Le Venezuela prévoit d’augmenter ses investissements dans le secteur pétrolier de 55 % d’ici 2026. Cette initiative résulte d'une ouverture au secteur privé facilitée par une réforme de la loi sur les hydrocarbures, actuellement en cours d'adoption par l'Assemblée nationale, comme l’a annoncé la présidente par intérim, Delcy Rodriguez.
« L’an dernier, nous avions investi près de 900 millions de dollars, et cette année, des contrats d’investissements s’élevant à 1,4 milliard de dollars ont été signés », a-t-elle déclaré lors d’une consultation publique.

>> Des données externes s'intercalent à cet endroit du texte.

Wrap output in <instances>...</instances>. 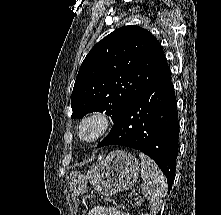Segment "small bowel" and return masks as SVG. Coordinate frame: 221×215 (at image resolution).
<instances>
[{
    "label": "small bowel",
    "mask_w": 221,
    "mask_h": 215,
    "mask_svg": "<svg viewBox=\"0 0 221 215\" xmlns=\"http://www.w3.org/2000/svg\"><path fill=\"white\" fill-rule=\"evenodd\" d=\"M86 215H130L115 207H97L87 212Z\"/></svg>",
    "instance_id": "1"
}]
</instances>
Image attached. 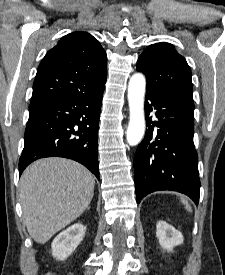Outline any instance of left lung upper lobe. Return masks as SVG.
I'll list each match as a JSON object with an SVG mask.
<instances>
[{"label": "left lung upper lobe", "instance_id": "obj_1", "mask_svg": "<svg viewBox=\"0 0 225 275\" xmlns=\"http://www.w3.org/2000/svg\"><path fill=\"white\" fill-rule=\"evenodd\" d=\"M137 71L145 74L147 88L194 109L191 70L173 45L161 42L148 46L138 59Z\"/></svg>", "mask_w": 225, "mask_h": 275}]
</instances>
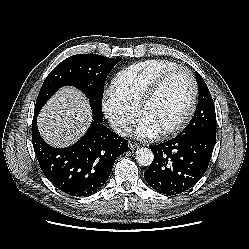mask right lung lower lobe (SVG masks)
<instances>
[{
	"mask_svg": "<svg viewBox=\"0 0 249 249\" xmlns=\"http://www.w3.org/2000/svg\"><path fill=\"white\" fill-rule=\"evenodd\" d=\"M32 143L46 178L62 192L76 197L92 195L105 184L113 164L128 149V141L93 118L86 134L68 148L49 146L32 121Z\"/></svg>",
	"mask_w": 249,
	"mask_h": 249,
	"instance_id": "obj_1",
	"label": "right lung lower lobe"
}]
</instances>
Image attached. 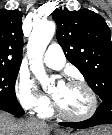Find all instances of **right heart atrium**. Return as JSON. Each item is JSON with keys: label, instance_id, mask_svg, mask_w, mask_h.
Wrapping results in <instances>:
<instances>
[{"label": "right heart atrium", "instance_id": "1", "mask_svg": "<svg viewBox=\"0 0 112 135\" xmlns=\"http://www.w3.org/2000/svg\"><path fill=\"white\" fill-rule=\"evenodd\" d=\"M15 95L20 105L31 112H41L49 106V99L38 90L24 73H19L17 76Z\"/></svg>", "mask_w": 112, "mask_h": 135}]
</instances>
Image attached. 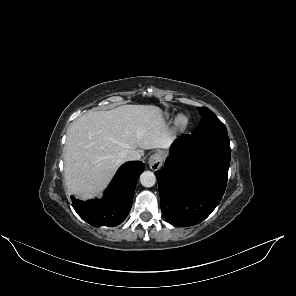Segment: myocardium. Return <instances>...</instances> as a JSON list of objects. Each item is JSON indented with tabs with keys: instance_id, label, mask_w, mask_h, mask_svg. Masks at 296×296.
Here are the masks:
<instances>
[{
	"instance_id": "f54148a6",
	"label": "myocardium",
	"mask_w": 296,
	"mask_h": 296,
	"mask_svg": "<svg viewBox=\"0 0 296 296\" xmlns=\"http://www.w3.org/2000/svg\"><path fill=\"white\" fill-rule=\"evenodd\" d=\"M189 124V117L185 114H179L175 119L176 130H183Z\"/></svg>"
}]
</instances>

Elle a succédé à Nicolas Maduro, récemment appréhendé par les États-Unis, et se positionne désormais pour transformer le pays en un acteur majeur de production pétrolière.
« Nous devons passer du statut de pays aux plus grandes réserves de pétrole de la planète à celui de géant de la production », a-t-elle ajouté.

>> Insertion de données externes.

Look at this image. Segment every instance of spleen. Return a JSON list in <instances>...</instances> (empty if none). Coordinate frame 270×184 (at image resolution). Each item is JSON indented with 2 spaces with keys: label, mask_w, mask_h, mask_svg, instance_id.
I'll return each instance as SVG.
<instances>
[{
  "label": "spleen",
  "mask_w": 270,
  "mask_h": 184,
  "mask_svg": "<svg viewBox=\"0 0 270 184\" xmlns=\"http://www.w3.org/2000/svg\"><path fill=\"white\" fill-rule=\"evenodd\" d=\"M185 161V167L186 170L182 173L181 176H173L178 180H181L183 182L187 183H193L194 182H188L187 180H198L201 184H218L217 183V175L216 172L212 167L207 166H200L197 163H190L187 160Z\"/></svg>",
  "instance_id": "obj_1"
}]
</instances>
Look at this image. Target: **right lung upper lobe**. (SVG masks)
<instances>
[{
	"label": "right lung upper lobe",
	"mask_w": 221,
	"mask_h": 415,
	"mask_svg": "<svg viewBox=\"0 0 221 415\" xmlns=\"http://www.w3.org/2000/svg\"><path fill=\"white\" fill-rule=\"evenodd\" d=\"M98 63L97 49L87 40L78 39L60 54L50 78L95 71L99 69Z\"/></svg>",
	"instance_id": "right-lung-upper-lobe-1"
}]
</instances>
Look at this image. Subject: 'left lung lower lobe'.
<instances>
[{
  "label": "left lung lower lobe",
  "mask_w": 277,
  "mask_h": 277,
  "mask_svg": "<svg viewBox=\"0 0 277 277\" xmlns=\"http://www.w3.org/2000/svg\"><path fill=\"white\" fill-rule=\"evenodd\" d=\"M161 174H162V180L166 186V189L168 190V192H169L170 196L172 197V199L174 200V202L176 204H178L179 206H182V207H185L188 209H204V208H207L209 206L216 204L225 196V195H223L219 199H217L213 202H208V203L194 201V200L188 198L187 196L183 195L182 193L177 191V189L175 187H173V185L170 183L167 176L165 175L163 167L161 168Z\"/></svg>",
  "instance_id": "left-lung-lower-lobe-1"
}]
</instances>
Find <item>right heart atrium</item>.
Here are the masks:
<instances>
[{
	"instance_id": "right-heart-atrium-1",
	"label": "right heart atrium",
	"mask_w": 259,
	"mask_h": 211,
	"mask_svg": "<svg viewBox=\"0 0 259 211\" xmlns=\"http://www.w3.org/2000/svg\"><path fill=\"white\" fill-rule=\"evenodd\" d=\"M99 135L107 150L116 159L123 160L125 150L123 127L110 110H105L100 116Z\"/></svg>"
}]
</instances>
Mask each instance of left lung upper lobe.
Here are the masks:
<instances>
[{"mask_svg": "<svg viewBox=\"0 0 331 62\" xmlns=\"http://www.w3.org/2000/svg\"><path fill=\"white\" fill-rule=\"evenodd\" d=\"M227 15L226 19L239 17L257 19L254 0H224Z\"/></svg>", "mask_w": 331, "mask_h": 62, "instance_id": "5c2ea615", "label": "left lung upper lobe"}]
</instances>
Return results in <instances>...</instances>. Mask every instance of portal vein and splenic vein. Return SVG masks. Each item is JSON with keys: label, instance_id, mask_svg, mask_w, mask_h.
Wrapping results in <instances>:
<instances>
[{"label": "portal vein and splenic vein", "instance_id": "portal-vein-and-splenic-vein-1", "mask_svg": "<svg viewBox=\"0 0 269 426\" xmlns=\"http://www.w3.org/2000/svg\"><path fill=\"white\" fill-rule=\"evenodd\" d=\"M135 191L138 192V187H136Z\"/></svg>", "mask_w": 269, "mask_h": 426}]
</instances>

Selon plusieurs analystes, ce changement législatif a été largement influencé par les États-Unis, qui manifestent un intérêt marqué pour le pétrole vénézuélien. Jadis surnommé le "Venezuela Saoudite" de par son rôle dans le marché pétrolier global, le pays se retrouve aujourd'hui aux premières places en termes de réserves pétrolières mondiales.
Actuellement, la production pétrolière du Venezuela tourne autour de 1,2 million de barils par jour, un chiffre considérablement réduit par des années de mauvaise gestion et de corruption, qui ont vu la production chuter d’un pic de plus de trois millions de barils au début des années 2000 à un niveau alarmant de 350 000 barils par jour en 2020.

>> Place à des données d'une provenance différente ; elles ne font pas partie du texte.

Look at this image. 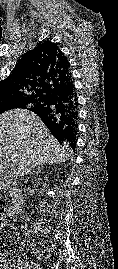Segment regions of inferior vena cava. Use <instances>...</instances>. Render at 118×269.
<instances>
[{"label":"inferior vena cava","mask_w":118,"mask_h":269,"mask_svg":"<svg viewBox=\"0 0 118 269\" xmlns=\"http://www.w3.org/2000/svg\"><path fill=\"white\" fill-rule=\"evenodd\" d=\"M19 202H20V205L23 206L24 199L21 198V199L19 200Z\"/></svg>","instance_id":"1"}]
</instances>
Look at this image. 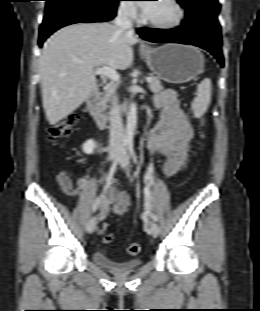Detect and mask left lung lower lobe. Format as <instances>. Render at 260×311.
I'll use <instances>...</instances> for the list:
<instances>
[{"mask_svg":"<svg viewBox=\"0 0 260 311\" xmlns=\"http://www.w3.org/2000/svg\"><path fill=\"white\" fill-rule=\"evenodd\" d=\"M140 36L157 43H182L201 47L217 58L224 66L222 55L221 29L205 23H186L175 29L139 28Z\"/></svg>","mask_w":260,"mask_h":311,"instance_id":"obj_1","label":"left lung lower lobe"}]
</instances>
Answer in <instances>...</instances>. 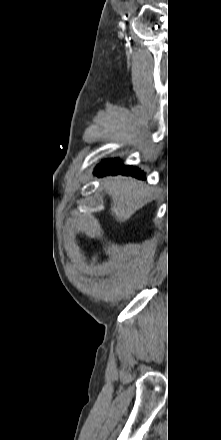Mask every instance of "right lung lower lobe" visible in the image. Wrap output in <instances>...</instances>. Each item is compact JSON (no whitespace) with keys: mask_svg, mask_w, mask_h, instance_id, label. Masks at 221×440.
Instances as JSON below:
<instances>
[{"mask_svg":"<svg viewBox=\"0 0 221 440\" xmlns=\"http://www.w3.org/2000/svg\"><path fill=\"white\" fill-rule=\"evenodd\" d=\"M94 174L98 176L106 174H122L145 179V174L141 170L129 165L120 164L118 159H106L103 163L97 165Z\"/></svg>","mask_w":221,"mask_h":440,"instance_id":"obj_1","label":"right lung lower lobe"}]
</instances>
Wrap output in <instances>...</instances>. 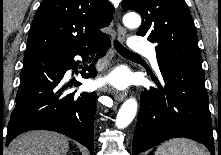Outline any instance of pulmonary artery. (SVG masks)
Returning <instances> with one entry per match:
<instances>
[{
  "instance_id": "1",
  "label": "pulmonary artery",
  "mask_w": 221,
  "mask_h": 155,
  "mask_svg": "<svg viewBox=\"0 0 221 155\" xmlns=\"http://www.w3.org/2000/svg\"><path fill=\"white\" fill-rule=\"evenodd\" d=\"M130 47L134 52L146 55L152 66L158 70L156 51L148 41L141 37L135 36L131 39Z\"/></svg>"
}]
</instances>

La loi sur les hydrocarbures a été adoptée en première lecture jeudi dernier, et son approbation définitive est attendue dans les jours à venir, alors que le gouvernement détient la majorité absolue à l’Assemblée, suite au boycott de l’opposition lors des législatives de 2025.
Auparavant, la gestion des ressources pétrolières était le monopole de l'État ou d'entreprises mixtes majoritairement détenues par l'État. Avec la nouvelle législation, "des entreprises privées ayant des activités au Venezuela pourront désormais exploiter le pétrole, sous contrat”, annonce Rodriguez.
La volonté de relancer le secteur n'est pas uniquement économique, mais également stratégique, car le pays cherche désespérément à rétablir sa stature sur la scène internationale tout en répondant aux attentes du marché mondial, comme le souligne le rapport du journal Le Monde sur les implications géopolitiques de cette réforme.